A cog is another name for a sprocket which is a toothed wheel or gear that is part of a chain drive. Originally, "cog" referred to just a single tooth on a "cog wheel." Then "cog wheel" was shortened by popular usage to "cog."

I like to rhyme. Most writers do if they write with their ear, because readers and speakers love to rhyme. This dates as far back as the invention of the wheel when the cooks yelled out, when you finish with that you can have your dinner." But of course it sounded better with, "finish the wheel if you want your meal."

I tell my students to look for rhyme, repetition, and alliteration in their reading and writing. Simple concepts and easy to practice. It's kind of like cycling. You begin where you begin, maybe staying upright on the thing and one by one you learn a new trick, a new technique. I liken writing to cycling. Everyone thinks that Faulkner and Fabian Cancellara were carved out of stone as phenoms, but that's not true. They practiced and practiced and practiced some more. They listened to every thing and every one that would share secrets. And then they became master thieves and stole all the tricks from their mentors and worked them into their own tricks and trades. Sure, I'll concede that for the truly remarkable there is talent woven in which the rest of us could only dream of, but a craft well mastered is mostly about habit forming, practice, and the occasional calculated risk.

Is this about writing or cycling? Well, if you know me, and you probably don't, I'll make analogies of anything. Running and Writing, Cycling and Writing, Prayer and Yoga, Running and Faith.

Back to the Bike

I began with a fixed-gear bike called a Cannondale Capo. Thanks to my friends at REI I made this purchase in the Spring of 2009. My bike is black and white, simple and sleek. The rear wheel can be flip-flopped so it also doubles as a single speed with a free wheel. When it is set up fixey the crank arms stay in motion when pressure is applied. It might be easier to explain what the bike won't do, which is coast. The cog pictured above (or soon to be) is the original rear cog that came with the bike. It has 18 teeth or protruding points that grab hold of the chain as it rattles by again and again and again. Eighteen is also the day of my birthday in June so when I removed this cog, cleaned off the grease, the idea of this blog began to blossom. I just switched my fixey set up form this 18t cog to a 16t cog so that I could spin a little slower on the downhills around town as I commute to and fro. It also makes me work a little harder on the uphills which is good for overall fitness and a big race I have coming up in June.

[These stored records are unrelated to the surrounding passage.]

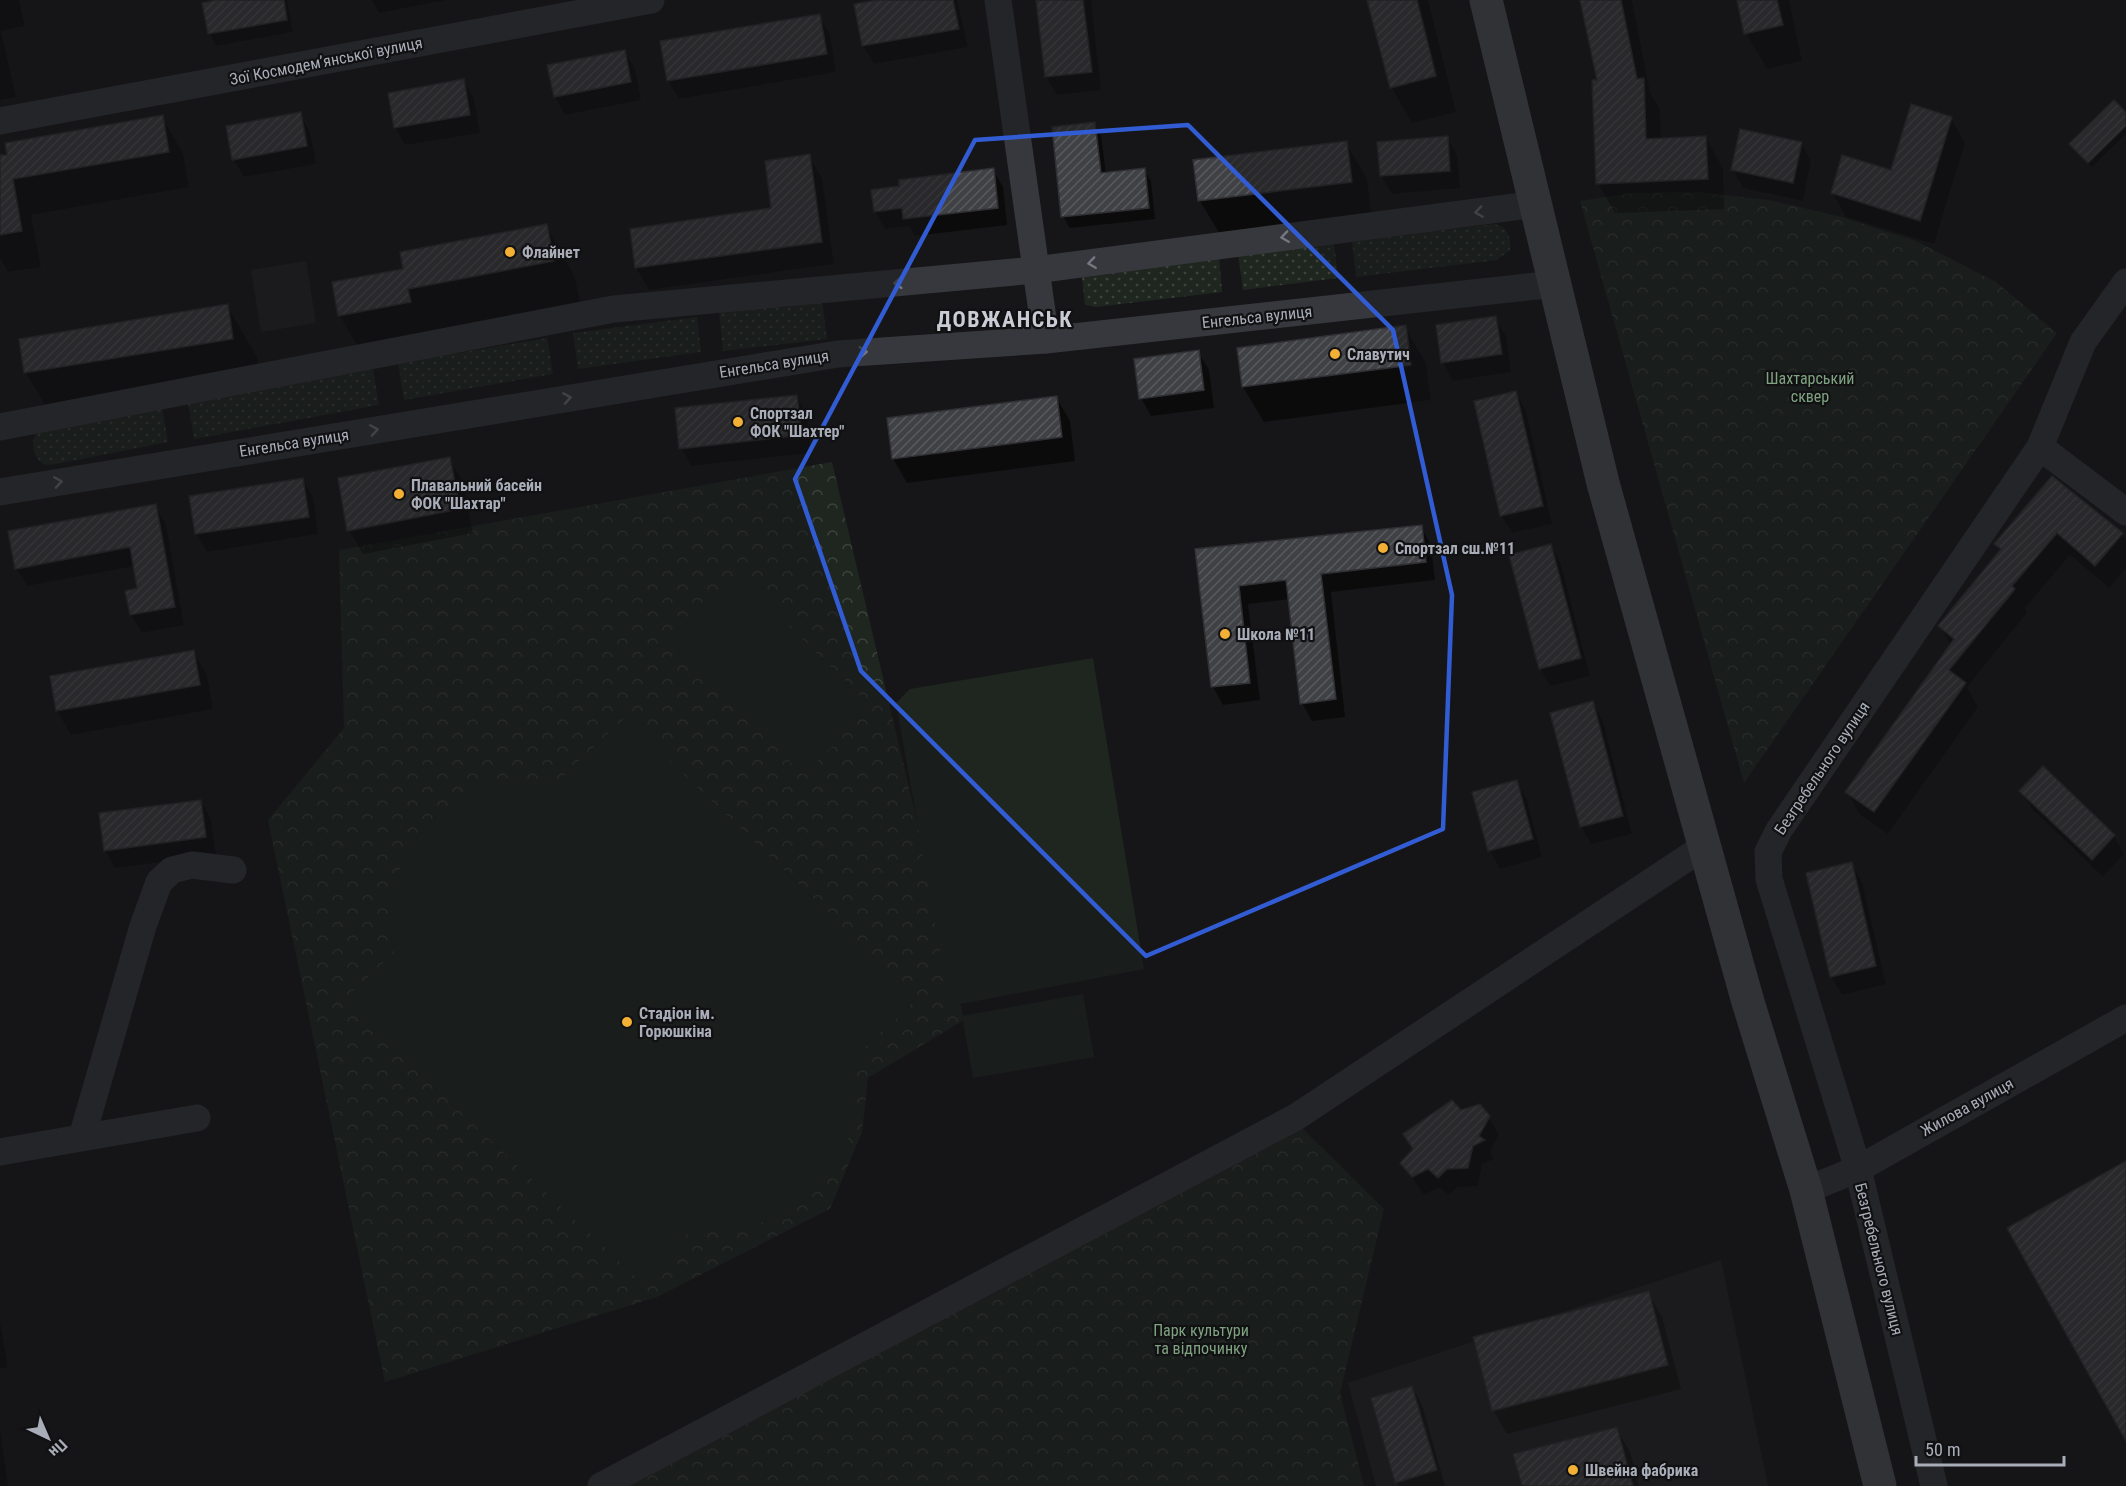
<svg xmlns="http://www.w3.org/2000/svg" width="2126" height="1486" font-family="'Roboto Condensed',sans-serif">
<defs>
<pattern id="grass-dots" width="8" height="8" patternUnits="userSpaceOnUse" patternTransform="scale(1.5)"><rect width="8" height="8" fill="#1e261f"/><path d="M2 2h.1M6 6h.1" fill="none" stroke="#3c433d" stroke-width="1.8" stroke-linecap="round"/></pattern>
<pattern id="park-crowns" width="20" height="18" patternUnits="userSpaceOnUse" patternTransform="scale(1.5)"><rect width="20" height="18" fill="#1e261f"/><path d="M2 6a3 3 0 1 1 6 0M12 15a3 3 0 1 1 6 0" fill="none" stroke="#3c433d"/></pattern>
<pattern id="building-hatch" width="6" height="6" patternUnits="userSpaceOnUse" patternTransform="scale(1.5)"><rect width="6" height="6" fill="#404145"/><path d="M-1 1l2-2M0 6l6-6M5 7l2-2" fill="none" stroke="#595a5e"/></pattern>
</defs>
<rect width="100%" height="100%" fill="#161618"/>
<g fill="#222225">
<path d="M306,261L316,323L261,332L251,270Z"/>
<path d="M1721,1260L1768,1486H1376L1348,1383Z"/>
</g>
<g fill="url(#grass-dots)">
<path d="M1495,224C1508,228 1511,237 1510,250L1497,260L1356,277L1352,240Z"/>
<path d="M1334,242L1338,278L1243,290L1238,253Z"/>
<path d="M1219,256L1222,292L1096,307L1085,305L1082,277Z"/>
<path d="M822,300L827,339L723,351L719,312Z"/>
<path d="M697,317L701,352L578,369L573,333Z"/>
<path d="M547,338L553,374L404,400L398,363Z"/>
<path d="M373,369L379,405L194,439L188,403Z"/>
<path d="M162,408L168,442L51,465L43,464C33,457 30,442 37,432Z"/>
</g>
<g fill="url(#park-crowns)">
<path d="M1699,192L1769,200L1842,217L1916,241L1996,282L2057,333L1744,783L1580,201L1632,193Z"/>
<path d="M832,462L964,1020L868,1078L862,1132L830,1209L657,1297L385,1382L268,820L344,728L339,550Z"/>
<path d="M1298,1124L1384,1209L1340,1393L1364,1486H612Z"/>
</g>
<g fill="#1e261f">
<path d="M738,576L871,706L804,775L671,645Z"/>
<path d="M1093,658L1144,969L950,1006L896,703L910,689Z"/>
<path d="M625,718L917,998L853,1058C866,1175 802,1234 688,1232L646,1286L342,1001L394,953C393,939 387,922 389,908C398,848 442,790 505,782C521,780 539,783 556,783Z"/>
<path d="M1083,994L1094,1057L973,1078L962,1016Z"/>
</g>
<g fill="#0007">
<path d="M0,0H19L25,26L1,31L16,97L0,100Z"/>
<path d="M224,0H287L293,32L216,46L210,34L204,4Z"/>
<path d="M372,0H447L379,13Z"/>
<path d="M885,0H957L968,47L874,64L863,46L856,5Z"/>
<path d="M1037,0H1091L1101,90L1057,95L1046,77Z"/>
<path d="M1369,0H1428L1456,112L1412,123L1391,87Z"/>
<path d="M1582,0H1632L1650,92L1660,110L1661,140L1706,138L1723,168L1724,209L1615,213L1598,183L1599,81Z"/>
<path d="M1739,0H1789L1802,61L1767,69L1746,33Z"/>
<path d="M819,16L830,34L836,72L679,99L668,81Z"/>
<path d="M624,51L635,69L641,100L565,115L555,97Z"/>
<path d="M464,81L474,99L480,133L405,145L395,127Z"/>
<path d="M300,114L310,132L316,164L244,177L233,159Z"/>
<path d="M2126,114V134L2092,167L2071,144Z"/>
<path d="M162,117L183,153L189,187L31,215L41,267L8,272L0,258V185L15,182L13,179Z"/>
<path d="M1951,118L1965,143L1934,244L1846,217L1832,192L1892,172Z"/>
<path d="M1095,123L1101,135L1106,174L1144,170L1151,181L1155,219L1070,228L1063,217Z"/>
<path d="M1447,137L1457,155L1460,188L1392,194L1381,176Z"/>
<path d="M1346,143L1367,178L1372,217L1221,236L1200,201Z"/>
<path d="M1801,143L1811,161L1803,201L1743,188L1733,170Z"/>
<path d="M809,156L822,178L834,264L649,290L636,268L773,210Z"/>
<path d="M993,170L1003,187L1007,225L915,236L909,226L885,229L875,211Z"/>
<path d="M546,225L575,277L582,312L369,367L340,316L405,270Z"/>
<path d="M227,305L257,357L262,390L56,424L26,373L20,340Z"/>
<path d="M1495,318L1506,336L1511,372L1453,381L1443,363Z"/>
<path d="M1405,327L1426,363L1431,400L1264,422L1243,387Z"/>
<path d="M1198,352L1209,370L1214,408L1151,416L1141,398Z"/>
<path d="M1516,393L1526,411L1552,524L1512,533L1501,515Z"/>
<path d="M797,396L807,414L811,453L691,466L681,448Z"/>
<path d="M1056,397L1070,421L1075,461L907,483L893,459Z"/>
<path d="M449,458L463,482L473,533L363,554L349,530Z"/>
<path d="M2052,478L2122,534L2126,541V568L2109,588L2070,555L2025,608L2027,613L1967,687L1978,707L1888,834L1860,815L1847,792L1951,646L1940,626L2001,552L1996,544Z"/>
<path d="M302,479L313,497L318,534L207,552L196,534L191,497Z"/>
<path d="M155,506L166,524L184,625L142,633L131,615L139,589L135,566L27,586L16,568Z"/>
<path d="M1421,527L1431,545L1435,580L1331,592L1345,717L1312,721L1302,703L1290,599L1248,604L1260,700L1223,705L1213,687L1197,550Z"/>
<path d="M1551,546L1561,564L1590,676L1550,686L1540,668Z"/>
<path d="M193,651L207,675L213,709L71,735L57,711L51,677Z"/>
<path d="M1593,703L1603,721L1632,834L1591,844L1581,826Z"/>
<path d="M1517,782L1527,800L1542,857L1500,869L1490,851Z"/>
<path d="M2021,791L2114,836L2124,854L2103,877L2032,809Z"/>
<path d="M201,801L211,819L216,855L115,868L105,850Z"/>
<path d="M1851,864L1862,882L1886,984L1842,995L1831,977L1808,874Z"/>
<path d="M1461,1112L1489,1117L1499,1135L1490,1152L1494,1159L1482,1164L1478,1186L1457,1187L1449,1195L1439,1187L1424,1195L1402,1163Z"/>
<path d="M1648,1293L1662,1317L1681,1389L1507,1434L1493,1410Z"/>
<path d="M0,1322L8,1367L0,1369Z"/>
<path d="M1412,1387L1422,1405L1445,1486H1399L1397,1482Z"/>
<path d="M1616,1428L1630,1452L1639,1486H1523Z"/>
<path d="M0,1429L8,1486H0Z"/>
</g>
<g fill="url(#building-hatch)" stroke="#303034" stroke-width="1.5">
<path d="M216,0H284L287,20L208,34L202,3Z"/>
<path d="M877,0H953L959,29L862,46L854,4Z"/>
<path d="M1036,0H1083L1092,72L1045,77Z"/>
<path d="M1367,0H1417L1436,76L1390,88Z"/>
<path d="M1580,0H1621L1637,79L1644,78L1646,139L1706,136L1708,179L1596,184L1592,80H1597Z"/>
<path d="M1737,0H1777L1783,25L1744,34Z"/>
<path d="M820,14L827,54L667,81L660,41Z"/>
<path d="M625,50L631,82L554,97L547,65Z"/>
<path d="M464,79L470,115L394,128L388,93Z"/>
<path d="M2114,100L2126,112V126L2088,163L2069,144Z"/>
<path d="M1911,104L1952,117L1920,221L1831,193L1842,155L1891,170Z"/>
<path d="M301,112L307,146L232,160L226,126Z"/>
<path d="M163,115L169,152L13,179L22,231L0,235V155H7L5,143Z"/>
<path d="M1095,122L1101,173L1145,168L1149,208L1061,217L1052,127Z"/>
<path d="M1740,129L1802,142L1793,183L1731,170Z"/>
<path d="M1448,136L1450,171L1380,176L1377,142Z"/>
<path d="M1347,141L1352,182L1198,201L1193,160Z"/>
<path d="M810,154L822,242L635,268L630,229L771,208L765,161Z"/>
<path d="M994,168L998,208L903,219L902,208L874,212L871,190L899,186V180Z"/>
<path d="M547,224L554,261L408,289L411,302L338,316L332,282L403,269L400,252Z"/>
<path d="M228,304L233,339L24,373L19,339Z"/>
<path d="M1496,316L1502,354L1441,363L1436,325Z"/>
<path d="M1406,325L1411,365L1242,387L1237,348Z"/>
<path d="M1199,350L1204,390L1139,399L1134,359Z"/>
<path d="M1516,391L1543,506L1500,516L1474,401Z"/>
<path d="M797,395L802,435L679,449L675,408Z"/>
<path d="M1057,396L1062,437L892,459L887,418Z"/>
<path d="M450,457L460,509L347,531L338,478Z"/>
<path d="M2052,476L2123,533L2095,566L2057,533L2012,586L2015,589L1949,670L1966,683L1874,812L1845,792L1954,639L1938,626L2001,549L1994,544Z"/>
<path d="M303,478L309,517L195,534L189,496Z"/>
<path d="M156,504L175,607L130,615L125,591L137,588L130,547L15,569L8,531Z"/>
<path d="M1422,525L1426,562L1321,574L1336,699L1300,704L1286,580L1239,586L1250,683L1211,687L1195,549Z"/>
<path d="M1551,544L1581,658L1539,669L1509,555Z"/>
<path d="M194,650L200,685L56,711L50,676Z"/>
<path d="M1593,701L1623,816L1580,827L1550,713Z"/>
<path d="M2043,766L2115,835L2092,860L2019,791Z"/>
<path d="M1517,780L1533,839L1488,851L1472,792Z"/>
<path d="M201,800L206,837L104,851L99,813Z"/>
<path d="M1852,862L1876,966L1830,977L1806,873Z"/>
<path d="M1452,1100L1461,1110L1480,1104L1490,1116L1479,1136L1485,1140L1473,1146L1468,1168L1447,1169L1438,1178L1428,1169L1412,1177L1400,1163L1413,1149L1403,1134Z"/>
<path d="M2126,1161V1441L2007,1228Z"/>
<path d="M1649,1291L1668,1365L1492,1411L1473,1337Z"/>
<path d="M1412,1386L1437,1470L1395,1483L1371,1398Z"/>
<path d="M1617,1427L1633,1486H1522L1513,1454Z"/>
</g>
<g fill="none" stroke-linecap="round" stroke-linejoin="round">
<g stroke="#37383d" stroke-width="27">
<path d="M998,0L1046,340"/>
<path d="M0,121L651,0"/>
<path d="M0,427L614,309L1035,270L1537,204"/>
<path d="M2040,447L2126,512"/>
<path d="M0,492L838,354L1046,340L1554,284"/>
<path d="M82,1137L143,926L159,882L172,870L192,865L233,870"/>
<path d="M0,1152L197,1118"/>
<path d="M1806,1190L1858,1169L2126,1018"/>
<path d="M601,1486L1296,1117L1705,846"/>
<path d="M1934,1486L1858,1169L1769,879L1768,852L1779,830L2040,447L2083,342L2126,282"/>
</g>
<path stroke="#53555c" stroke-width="33" d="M1486,0L1603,483L1748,1002L1806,1190L1880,1486"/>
</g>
<defs><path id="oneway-chevron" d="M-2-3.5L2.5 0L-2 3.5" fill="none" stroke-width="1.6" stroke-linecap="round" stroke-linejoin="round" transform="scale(1.5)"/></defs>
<g stroke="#757881">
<use href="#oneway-chevron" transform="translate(1479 212) rotate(172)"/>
<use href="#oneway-chevron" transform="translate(1285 237) rotate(172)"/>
<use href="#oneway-chevron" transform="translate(1092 263) rotate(172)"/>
<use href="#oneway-chevron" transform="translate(898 283) rotate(175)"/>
<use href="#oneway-chevron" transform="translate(863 352) rotate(-4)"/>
<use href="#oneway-chevron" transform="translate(567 398) rotate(-9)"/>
<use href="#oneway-chevron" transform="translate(374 430) rotate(-9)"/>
<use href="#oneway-chevron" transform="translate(58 482) rotate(-9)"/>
</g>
<path d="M0 0H2126V1486H0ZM1188,125L1393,330L1452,595L1443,829L1146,956L861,671L795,479L975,140Z" fill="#161618" fill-opacity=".55" fill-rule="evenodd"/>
<path fill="none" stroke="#325cd3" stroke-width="4.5" stroke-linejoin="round" d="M1188,125L1393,330L1452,595L1443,829L1146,956L861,671L795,479L975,140Z"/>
<g fill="#f2b134" stroke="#111113" stroke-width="2">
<circle cx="510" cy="252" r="6"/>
<circle cx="1335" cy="354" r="6"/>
<circle cx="738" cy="422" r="6"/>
<circle cx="399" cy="494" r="6"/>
<circle cx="1383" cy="548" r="6"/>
<circle cx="1225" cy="634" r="6"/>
<circle cx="627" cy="1022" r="6"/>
<circle cx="1573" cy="1470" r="6"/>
</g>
<g text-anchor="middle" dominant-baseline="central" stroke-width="4.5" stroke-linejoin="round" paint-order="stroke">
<g font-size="16" fill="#a8adb8" stroke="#111113">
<text transform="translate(326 61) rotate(-11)">Зої Космодем’янської вулиця</text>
<text transform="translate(1257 317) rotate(-6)">Енгельса вулиця</text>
<text transform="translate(774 364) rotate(-9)">Енгельса вулиця</text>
<text transform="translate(294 443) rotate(-9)">Енгельса вулиця</text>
<text transform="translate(1822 768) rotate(-56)">Безгребельного вулиця</text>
<text transform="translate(1967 1107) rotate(-29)">Жилова вулиця</text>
<text transform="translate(1879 1259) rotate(76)">Безгребельного вулиця</text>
</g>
<g font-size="16" font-weight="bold" fill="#a8adb8" stroke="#111113" text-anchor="start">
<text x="522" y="252">Флайнет</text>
<text x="1347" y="354">Славутич</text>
<text x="750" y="413">Спортзал<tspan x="750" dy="18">ФОК "Шахтер"</tspan></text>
<text x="411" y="485">Плавальний басейн<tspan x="411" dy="18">ФОК "Шахтар"</tspan></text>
<text x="1395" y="548">Спортзал сш.№11</text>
<text x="1237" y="634">Школа №11</text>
<text x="639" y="1013">Стадіон ім.<tspan x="639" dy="18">Горюшкіна</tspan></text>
<text x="1585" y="1470">Швейна фабрика</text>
</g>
<g font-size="16" fill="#7fa381" stroke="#111113">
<text x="1810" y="378">Шахтарський<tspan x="1810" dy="18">сквер</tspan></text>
<text x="1201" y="1330">Парк культури<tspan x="1201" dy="18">та відпочинку</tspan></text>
</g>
<g font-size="22" font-weight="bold" letter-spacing="1.5" fill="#c9ccd4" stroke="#111113">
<text x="1005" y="319">ДОВЖАНСЬК</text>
</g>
</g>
<g transform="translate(48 1438) rotate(136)" stroke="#111113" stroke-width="4.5" paint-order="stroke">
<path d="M0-4.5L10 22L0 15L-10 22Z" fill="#a8adb8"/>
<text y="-9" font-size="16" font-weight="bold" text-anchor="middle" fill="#a8adb8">Пн</text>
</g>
<path d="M1916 1456v9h148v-9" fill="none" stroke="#a8adb8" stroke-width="3"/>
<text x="1925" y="1456" font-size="18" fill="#a8adb8" stroke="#111113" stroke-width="4.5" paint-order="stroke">50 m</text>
</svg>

This blog will include posts on cycling, spiritual escapades, my travels up and down the American Tobacco Trail hoping to meet the face of Jesus as pastor of the Tobacco Trail Church. On the lighter side, it will contain reviews of products related to biking, running,and maybe even church. I might review endurance nutrition supplements or global politics. I'll try to keep cycling somehow related, but no promises. Comment harshly if necessary when I diverge, but such less traveled divergences worked for Robert Frost so no promises that I will stay the course.

I also want to trace what I am learning as a budding cyclist. There is so much beta out there, so many experts, most generous, others more guarded. Their stories and advice may be helpful along the way. I am getting interested in various cycling disciplines: fixey, road, cyclocross, criterium and maybe more. I feel like there are insights along the way worth noting because I feel like once someone has become a master tradesman and habits become innate it is more difficult to re-trace the learning and growing process. I hope to map out some of my findings along the way. I hope you will join for the journey.